I am terrified I won't be the same person after all this.


 Alisa. Ya.

Aug. 6th, 2009

(no subject)

And they said to me, "You are strong. You are special. You are going to live a long happy life with what you want in it."
And I said to them, "ok."









This is the beginning..
 Alisa.

Jul. 29th, 2009

it is a lie in science fiction.

I haven't really noticed but I've got this little collar around my neck. Not sure how it got there - not even sure how long it's been there. I'm glad I found it today tho - I've been so caught up in keeping everything I have with me that I forgot about what's keeping me here on the ground. Why haven't I floated off and why haven't I felt new things? I've definitely became something I never thought I could be but I don't appreciate the passive person I have just learned I am. This is between myself and only me. It's my doing and my fears that put me in a dreamworld. A leash is something I never thought I'd have around me - and I really need to fix that asap. I've been so grounded to keep you here with me that I lost my flying abilities. Gotta get back on track.

"touch your noes, you're the girl that wanted more."
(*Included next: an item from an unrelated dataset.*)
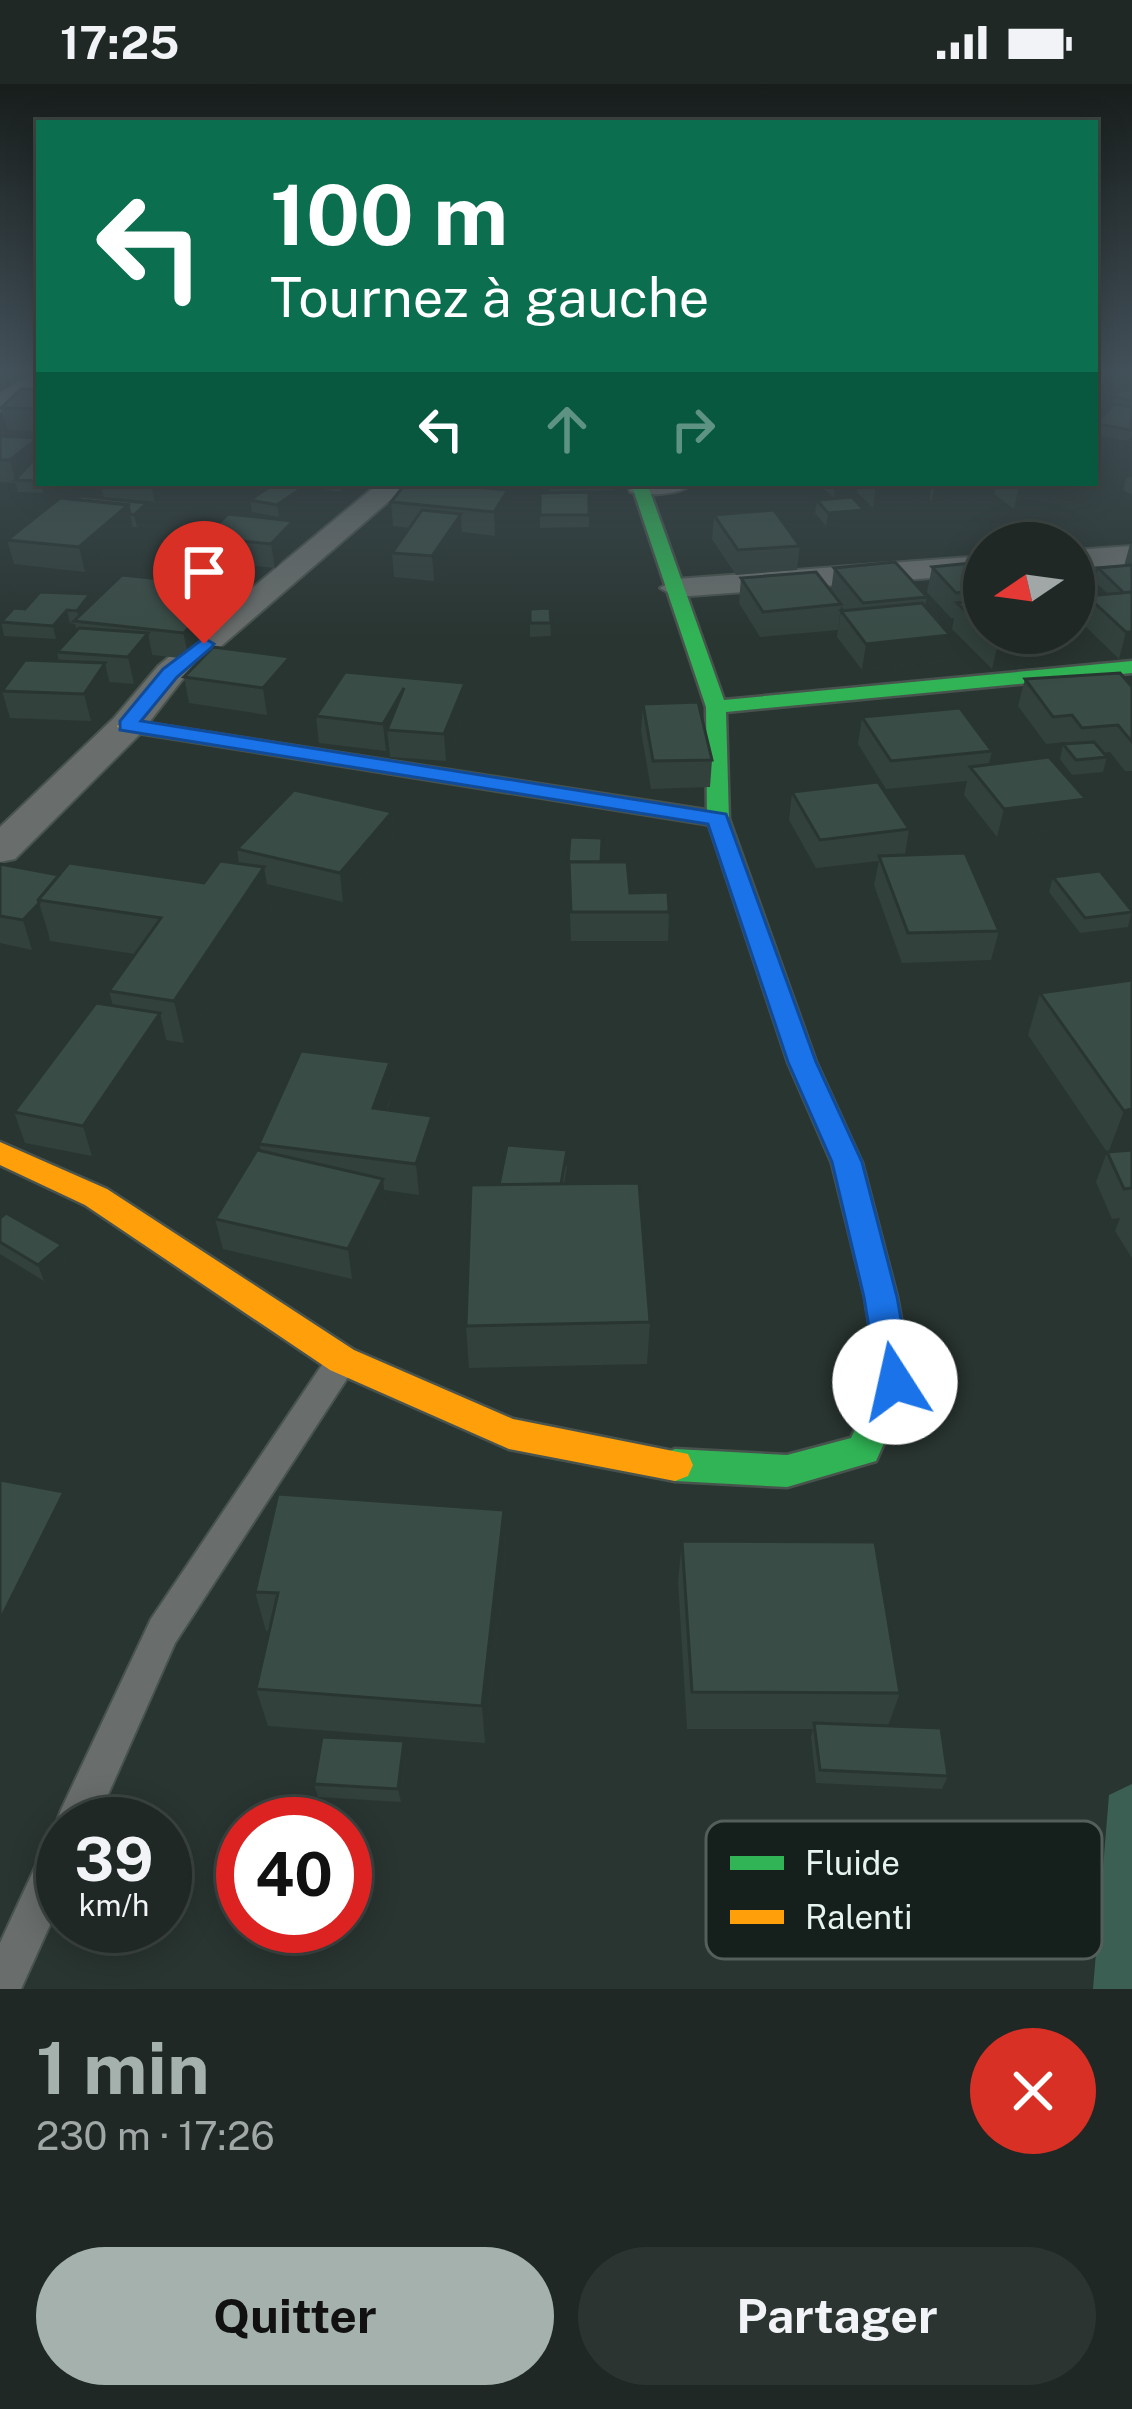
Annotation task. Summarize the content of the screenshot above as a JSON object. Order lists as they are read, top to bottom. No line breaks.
{"legend":["Fluide","Ralenti"],"north":"left","page":{"status":"17:25","turn":["100 m","Tournez à gauche"],"speed":"39 km/h","limit":"40","heading":["1 min","230 m · 17:26"],"buttons":["Quitter","Partager"]}}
Secretly I want it to rain on my laptop right now so I can hear the sweet destruction. The Silence in my mind I have tucked away. Rain On.
Alisa.

Jul. 25th, 2009

You Don't Need This Song

Either wanting to fight or disappear is what I find myself debating sometimes. I'm weighing circumstances as if I am a banker; which one saves me the trouble or which one leaves me with more. It's always about that. I've lied my entire life to my parents (that's the disappearance act). You create lies to become invisible so you don't disrupt the wallpaper. Like this weekend for example, beads of lies already placed ready to shine in the light and tell their false stories. The truth is compromised for the ability to see the person I have fallen for.
I have yet to risk it all to fight - the truth would become my shield and weapon. I'm not ready to go to war yet.
I'm content with being a magician for now.

Everything in front of you is an illusion.
I disappear tomorrow evening <3

Alisa. Charmer of the Flames. Alisa.